A food forest takes root on a Jones Hill side street

This photo shows the food forest on Everett Avenue on Jones Hill under construction. It is one of Boston’s several food forests, which are a kind of urban garden that provides a host of environmental and social benefits across the city and its neighborhoods. 
Boston Food Forest Coalition photo

A quiet transformation is happening on some of Boston’s many vacant lots with the help of hardworking neighbors and the Boston Food Forest Coalition, a nonprofit community land trust that is working to turn empty patches of land into vibrant gardens, primarily in Dorchester, Mattapan, and Roxbury.

One of the city’s newest food forests can be found on Everett Avenue on the side of Jones Hill near Uphams Corner.

Hope Kelley, a member of the coalition, said that food forests are meant to mimic the functions of a natural ecosystem, just on a smaller scale. “They are inspired by this style of land management called permaculture, which focuses on viewing the whole ecosystem rather than its individual parts,” she said. “It also focuses on – especially at our sites – growing perennials and specifically edible perennials, as opposed to just annual crops that you would find in public parks or urban farms.”

Kit Binns, a Dorchester resident and one of the stewards who has been working on the Uphams Corner Food Forest since the beginning in 2016, explained that the Everett Avenue project came to be with a lot of grassroots organizing.

Upham's Corner Food Forest (after).jpg

“Somebody invited Orion [Kriegman, founder and executive director of BFFC] to the Jones Hill Association to talk about food forests, and the problem was, the lot was owned by the city,” Binns said. “The problem with these kinds of vacant lots is, will they be used for income-restricted housing, or open space? Both of these are laudable causes. But in this case, we don’t have much open space in the Uphams Corner area.”

Binns explained how a pro bono architecture company, COG Design, helped to draw up the blueprints for the site, and a nonprofit called Restoring Roots helped to actually landscape the area. And during that time, BFFC became a land trust, meaning the city could officially transfer the land directly to the non-profit.

“So, by 2021, we actually had the first summer of plantings,” he said.

Kelley said the contents of each food forest – of which there are ten in the Boston area, with an 11th on the way – are determined by what each community wants.
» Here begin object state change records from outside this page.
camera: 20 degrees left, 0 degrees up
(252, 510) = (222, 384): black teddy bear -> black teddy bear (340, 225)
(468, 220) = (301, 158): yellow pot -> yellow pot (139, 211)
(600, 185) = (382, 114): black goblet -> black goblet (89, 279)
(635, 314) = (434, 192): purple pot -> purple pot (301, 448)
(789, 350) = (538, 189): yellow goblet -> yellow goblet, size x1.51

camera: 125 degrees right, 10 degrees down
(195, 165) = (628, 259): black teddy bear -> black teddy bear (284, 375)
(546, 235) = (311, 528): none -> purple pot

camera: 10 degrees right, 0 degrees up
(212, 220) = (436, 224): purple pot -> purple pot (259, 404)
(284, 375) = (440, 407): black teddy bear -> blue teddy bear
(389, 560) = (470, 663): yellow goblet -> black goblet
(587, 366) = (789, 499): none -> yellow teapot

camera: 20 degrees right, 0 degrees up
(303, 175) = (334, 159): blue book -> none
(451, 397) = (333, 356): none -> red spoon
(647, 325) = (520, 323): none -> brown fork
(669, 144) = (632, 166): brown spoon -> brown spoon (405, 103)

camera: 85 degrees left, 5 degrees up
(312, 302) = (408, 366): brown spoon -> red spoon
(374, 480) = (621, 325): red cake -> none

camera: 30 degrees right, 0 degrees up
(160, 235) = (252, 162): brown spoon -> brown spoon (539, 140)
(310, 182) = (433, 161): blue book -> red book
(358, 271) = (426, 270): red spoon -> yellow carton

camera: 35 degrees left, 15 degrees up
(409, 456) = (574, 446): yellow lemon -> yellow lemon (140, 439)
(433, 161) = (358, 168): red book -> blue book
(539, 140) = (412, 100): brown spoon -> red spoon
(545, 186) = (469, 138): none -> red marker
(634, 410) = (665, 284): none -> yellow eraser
For example, she said, the Savin Hill Wildlife Garden contains plants that mostly serve insects, birds, and pollinators. The Everett Avenue lot, on the other hand, grows lots of fruits, such as pears, strawberries, blueberries, honeyberries, and Concord grapes, but also herbs such as thyme and chives.

“Another thing about food forests is that they’re built with longevity in mind,” Kelley said. “So, some of the species we plant on these sites, Uphams or otherwise, might not produce for a few years, or five years, or longer.”

Kelley explained that food forests serve three distinct purposes all at once.

“Environmentally, these spaces provide green space that has climate impacts, specifically in parts of Boston that have been underinvested in,” Kelley said. “You know, Boston has a history of racist mortgage lending practices, which has made it so that certain neighborhoods, specifically Dorchester and Mattapan and Roxbury, have not had the same investment in public green space, which means that those neighborhoods are measurably warmer in the summer. So, we’re trying to build 30 food forests by 2030 with the idea being that, although these parks are small, as we build more and more of them, collectively, they’ll form this kind of green corridor, and this will have the effect of a broader ecosystem with beneficial climate impacts.”

The other purposes, Kelley said, include the very basic one of access to food, and equally as crucial, creating a sense of social connection among residents.

“Neighbors who collaborate on these parks are folks who often have lived in the area for decades and didn’t know their neighbors. And now they do,” Kelley said. “And now they have this kind of third space that they’re able to come together in.”

Binns said working as a steward requires some effort, but that the payoff is wonderful: knowing that this space belongs to you and your community truly does bring people together.

“It requires some effort, attention, and concern,” Binns said, “but if people think in general the idea of parks or open spaces in particular are good places to support, and they really enjoy that, or beyond that, if they want to learn about how plants feed off each other and help each other, then there’s really an opportunity to understand that better.”

Kelley said there are a number of ways to get involved with the Food Forest mission. Residents can sign up to volunteer at any food forest in the city, request a food forest in your neighborhood, or sign up for the newsletter at bostonfoodforest.org. You can also follow BFFC on Facebook or Instagram at @bostonfoodforest.

“I don’t think people are all necessarily on their own when they do this,” Binns said. “Some effort is required, but on the other hand, there is a lot of support, and they’re a kind of unusual type of space that I think people are beginning to learn about.”